Two or three tasks that as a group provide almost as much reliability benefit as the full recommended world class program
For a component of minor functional importance you pay most attention to the last Tip:
PM tasks that on their own give a big boost to reliability, compared to doing nothing.
Graded Approach To PM Selection - General Guidance
Adequate: Minor Functional Importance: Choose the least expensive from Tip 4.
Critical Functional Importance: Choose the least expensive group from Tip 3.
Smart - if you want to do a little better:
Minor Functional Importance: Choose the least expensive from Tip 4, but add anything inexpensive from Tip 3. Option: Look at the failure rate to see if you gain much from an additional task.
Critical Functional Importance: Choose the least expensive group from Tip 3, but add anything inexpensive from Tip 1. Look at the failure rate to see if you gain much from an additional task. Option: Use cost/ROI, especially for tasks that may require a line outage.
World Class - a world class program at reasonable cost:
Minor Functional Importance: Use the recommended PM's but delete any tasks that are in Tip 2. Also extend intervals on tasks for which the PM Objective states that some interval extension seems possible. Use failure rate as a guide to what is worth doing.
Critical Functional Importance: Use the recommended PM's but delete or extend intervals on the more expensive tasks in Tip 2. Also consider extending intervals on tasks for which the PM Objective states that some interval extension seems possible, consistent with your operating experience. Use failure rate and cost/ROI as a guide to what is worth doing, especially for tasks that may require a line outage.
Blue Chip - a world class program with no cost restriction:
Accept the recommended PM tasks and intervals without further analysis.
Mix and Match
There is no restriction on using any of these approaches, so what you do can be varied from component to component - its only a matter of what you choose to look at and how fast you want to proceed. Very usefully, Pro-M automatically indicates which of two classes (A or B) of critical functional importance applies. Critical A indicates the largest production impacts and direct or large safety/environmental impacts. Critical B indicates the lower end of critical cost impacts or indirect safety/environmental impacts. Critical A usually means you need to go the extra mile to provide PM protection for these most critical events while Critical B indicates that you need good quality PM in order to meet a real or implicit high reliability goal. Using these designations many users will find the following strategy effective:
For components that are of minor functional importance:
a) The adequate approach for the lower end of the impact scale.

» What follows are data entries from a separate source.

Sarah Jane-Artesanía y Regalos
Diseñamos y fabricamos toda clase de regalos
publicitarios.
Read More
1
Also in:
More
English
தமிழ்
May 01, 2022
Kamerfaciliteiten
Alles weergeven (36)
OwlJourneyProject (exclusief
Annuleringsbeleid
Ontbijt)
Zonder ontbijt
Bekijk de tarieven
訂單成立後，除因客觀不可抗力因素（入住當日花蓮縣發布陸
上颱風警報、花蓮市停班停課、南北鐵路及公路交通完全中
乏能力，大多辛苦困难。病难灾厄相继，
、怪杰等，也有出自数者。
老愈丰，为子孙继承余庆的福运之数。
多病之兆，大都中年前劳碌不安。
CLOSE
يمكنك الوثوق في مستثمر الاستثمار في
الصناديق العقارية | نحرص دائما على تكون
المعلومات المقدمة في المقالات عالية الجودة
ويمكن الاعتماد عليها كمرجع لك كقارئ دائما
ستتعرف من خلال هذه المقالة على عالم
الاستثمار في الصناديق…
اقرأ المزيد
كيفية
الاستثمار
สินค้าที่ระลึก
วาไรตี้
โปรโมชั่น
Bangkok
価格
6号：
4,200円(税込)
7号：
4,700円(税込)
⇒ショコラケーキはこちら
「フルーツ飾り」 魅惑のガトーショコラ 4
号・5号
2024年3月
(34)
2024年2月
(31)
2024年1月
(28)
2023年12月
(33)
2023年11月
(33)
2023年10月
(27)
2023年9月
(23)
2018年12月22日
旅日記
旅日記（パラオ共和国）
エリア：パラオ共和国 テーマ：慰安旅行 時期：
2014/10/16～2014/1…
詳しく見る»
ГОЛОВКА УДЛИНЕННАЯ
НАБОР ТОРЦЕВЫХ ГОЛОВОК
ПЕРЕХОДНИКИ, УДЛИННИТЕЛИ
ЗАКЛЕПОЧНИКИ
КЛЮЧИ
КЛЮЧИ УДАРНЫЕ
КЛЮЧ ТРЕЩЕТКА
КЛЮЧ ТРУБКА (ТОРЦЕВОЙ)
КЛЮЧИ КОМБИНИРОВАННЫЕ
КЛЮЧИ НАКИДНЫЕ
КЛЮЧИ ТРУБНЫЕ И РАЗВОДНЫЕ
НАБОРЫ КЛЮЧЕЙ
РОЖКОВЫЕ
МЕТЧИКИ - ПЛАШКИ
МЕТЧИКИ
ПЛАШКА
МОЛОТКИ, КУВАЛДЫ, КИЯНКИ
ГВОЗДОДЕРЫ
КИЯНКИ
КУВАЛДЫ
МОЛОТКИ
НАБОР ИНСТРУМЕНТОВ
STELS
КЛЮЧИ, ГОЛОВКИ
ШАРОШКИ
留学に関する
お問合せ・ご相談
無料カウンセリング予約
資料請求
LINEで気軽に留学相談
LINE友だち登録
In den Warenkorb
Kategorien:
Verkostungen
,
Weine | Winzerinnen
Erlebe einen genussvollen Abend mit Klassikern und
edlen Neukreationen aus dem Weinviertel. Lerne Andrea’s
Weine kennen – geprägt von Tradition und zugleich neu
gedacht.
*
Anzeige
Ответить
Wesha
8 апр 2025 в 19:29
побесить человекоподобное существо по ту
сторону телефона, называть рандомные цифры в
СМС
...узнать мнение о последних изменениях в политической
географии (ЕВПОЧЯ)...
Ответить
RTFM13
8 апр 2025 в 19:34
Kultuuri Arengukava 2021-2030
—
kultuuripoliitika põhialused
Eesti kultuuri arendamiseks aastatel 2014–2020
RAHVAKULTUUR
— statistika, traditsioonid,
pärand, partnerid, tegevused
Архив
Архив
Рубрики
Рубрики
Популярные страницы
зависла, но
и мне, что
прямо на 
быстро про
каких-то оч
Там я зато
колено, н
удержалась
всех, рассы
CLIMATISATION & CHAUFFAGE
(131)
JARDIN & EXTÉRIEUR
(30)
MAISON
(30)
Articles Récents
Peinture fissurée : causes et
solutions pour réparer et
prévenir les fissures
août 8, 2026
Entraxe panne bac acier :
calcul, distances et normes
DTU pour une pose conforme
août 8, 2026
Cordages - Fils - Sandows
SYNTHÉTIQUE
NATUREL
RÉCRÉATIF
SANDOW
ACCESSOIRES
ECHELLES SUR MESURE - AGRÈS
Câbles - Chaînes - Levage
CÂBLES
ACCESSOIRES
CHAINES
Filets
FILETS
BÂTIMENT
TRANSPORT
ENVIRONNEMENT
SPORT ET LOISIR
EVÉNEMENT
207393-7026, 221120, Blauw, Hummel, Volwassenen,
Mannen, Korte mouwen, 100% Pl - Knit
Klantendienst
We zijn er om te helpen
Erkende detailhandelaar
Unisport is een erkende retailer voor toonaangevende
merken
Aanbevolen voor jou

b) The smart approach for the upper end of the impact scale.
For components that are of critical functional importance:
a) The adequate or smart approach for Critical B cases.
b) The smart or world class approach for Critical A cases.
These are still only general guidelines. Users quickly develop their own strategies to match their corporate objectives.
Use PM Library Groups
In all cases, after completing analysis for each component, a PM Library Group can be made to include multiple components of the same type that share the same functional importance and similar duty cycle and service conditions. This can vastly speed your analysis by avoiding unnecessary repetition.